=== Extract provided ===
Segment Open

A few years ago, I heard a radio personality talk about how science has proven women and men look at cleanliness differently. Women actually see dirt more easily than men. It’s not that they have some sort of super vision, but their awareness of filth is higher. This means as a husband, I need to adjust my standards of clean in order to be a blessing to my wife.

This happens in developing student leaders as well. So many times, as youth ministers, we fall into the trap of thinking a student has to meet a certain level of leadership ability in order to take on the mantle. But I would disagree.

In fact, as I have been working with student leaders more intensely over the past 3 years, I have noticed 2 criteria which are critical to developing successful student leaders.

1. OPPORTUNITY TO SERVE

I cannot think of a single situation where anyone has led without first making the most of an opportunity. In fact, without opportunity, nothing happens. Where there is no opportunity, there is no movement.

Segment Closed

=== What you should do ===
Write out the text on developing student leaders from "A few years" up to and including "I would disagree.", word for word. The rows that come next have no connection to the text about developing student leaders.

[Records from a data collection]
Segment Open

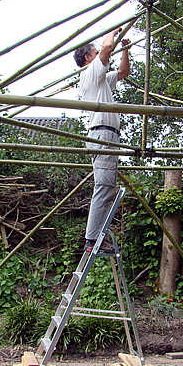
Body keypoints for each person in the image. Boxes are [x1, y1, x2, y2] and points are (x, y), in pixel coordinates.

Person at [74, 27, 131, 251]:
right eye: (95, 52)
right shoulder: (90, 74)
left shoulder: (101, 81)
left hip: (106, 133)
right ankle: (93, 238)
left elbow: (123, 72)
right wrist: (112, 31)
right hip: (102, 133)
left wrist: (125, 50)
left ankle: (95, 236)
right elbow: (108, 47)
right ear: (88, 57)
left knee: (107, 185)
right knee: (104, 186)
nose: (101, 54)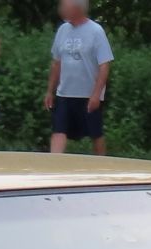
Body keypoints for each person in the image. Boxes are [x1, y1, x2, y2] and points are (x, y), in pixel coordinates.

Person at [45, 0, 112, 155]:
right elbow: (56, 63)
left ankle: (101, 165)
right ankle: (54, 166)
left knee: (95, 133)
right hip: (65, 93)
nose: (61, 10)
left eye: (65, 6)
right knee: (59, 130)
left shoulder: (96, 31)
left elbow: (104, 65)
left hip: (88, 94)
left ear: (77, 8)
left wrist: (96, 94)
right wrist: (50, 91)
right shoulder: (62, 30)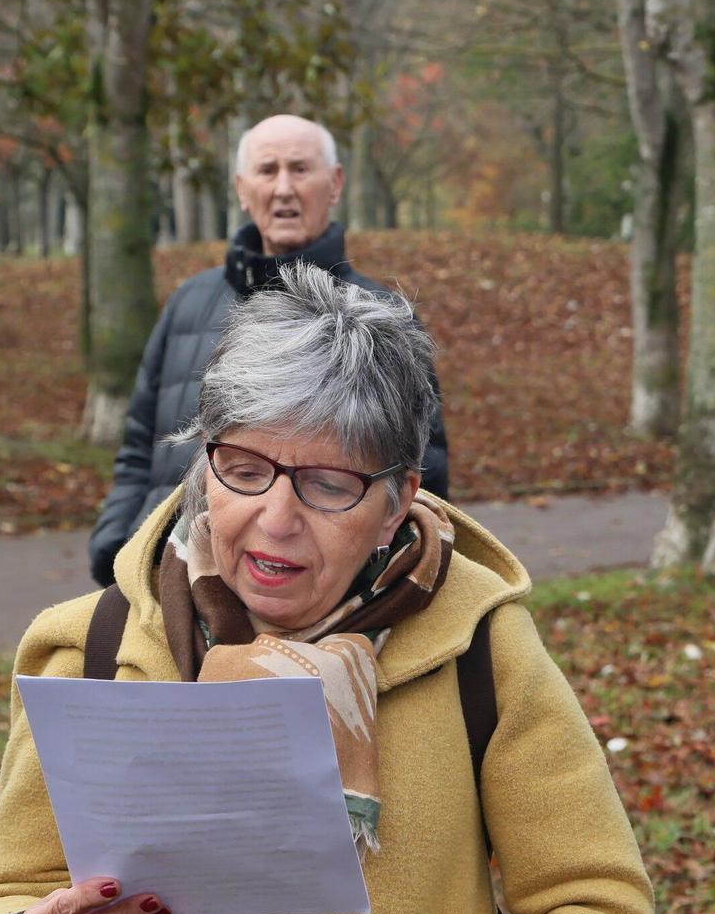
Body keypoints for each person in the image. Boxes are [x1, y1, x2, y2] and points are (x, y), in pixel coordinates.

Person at [0, 264, 652, 914]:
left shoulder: (482, 652)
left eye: (328, 484)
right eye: (244, 470)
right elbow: (4, 893)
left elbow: (600, 907)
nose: (275, 518)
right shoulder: (91, 642)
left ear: (398, 499)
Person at [88, 113, 451, 587]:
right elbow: (139, 445)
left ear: (335, 183)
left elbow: (422, 475)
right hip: (163, 583)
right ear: (242, 189)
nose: (283, 188)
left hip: (312, 595)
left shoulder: (379, 319)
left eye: (300, 169)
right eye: (267, 170)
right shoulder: (188, 303)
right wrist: (114, 544)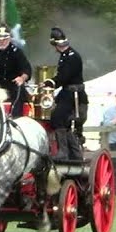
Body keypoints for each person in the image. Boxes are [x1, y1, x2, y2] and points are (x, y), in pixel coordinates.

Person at [41, 27, 87, 160]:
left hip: (73, 94)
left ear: (55, 45)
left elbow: (63, 77)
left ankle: (63, 152)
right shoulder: (66, 56)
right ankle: (75, 154)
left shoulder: (72, 57)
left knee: (57, 118)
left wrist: (48, 83)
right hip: (67, 93)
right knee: (64, 123)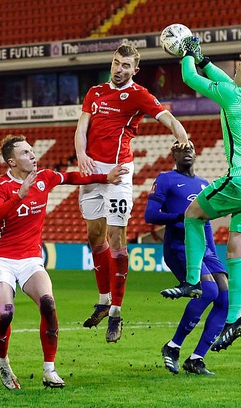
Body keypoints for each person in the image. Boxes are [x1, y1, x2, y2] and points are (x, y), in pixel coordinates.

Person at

Segment Closed

=== Exercise response ===
A few years ago, I heard a radio personality talk about how science has proven women and men look at cleanliness differently. Women actually see dirt more easily than men. It’s not that they have some sort of super vision, but their awareness of filth is higher. This means as a husband, I need to adjust my standards of clean in order to be a blessing to my wife.

This happens in developing student leaders as well. So many times, as youth ministers, we fall into the trap of thinking a student has to meet a certain level of leadership ability in order to take on the mantle. But I would disagree.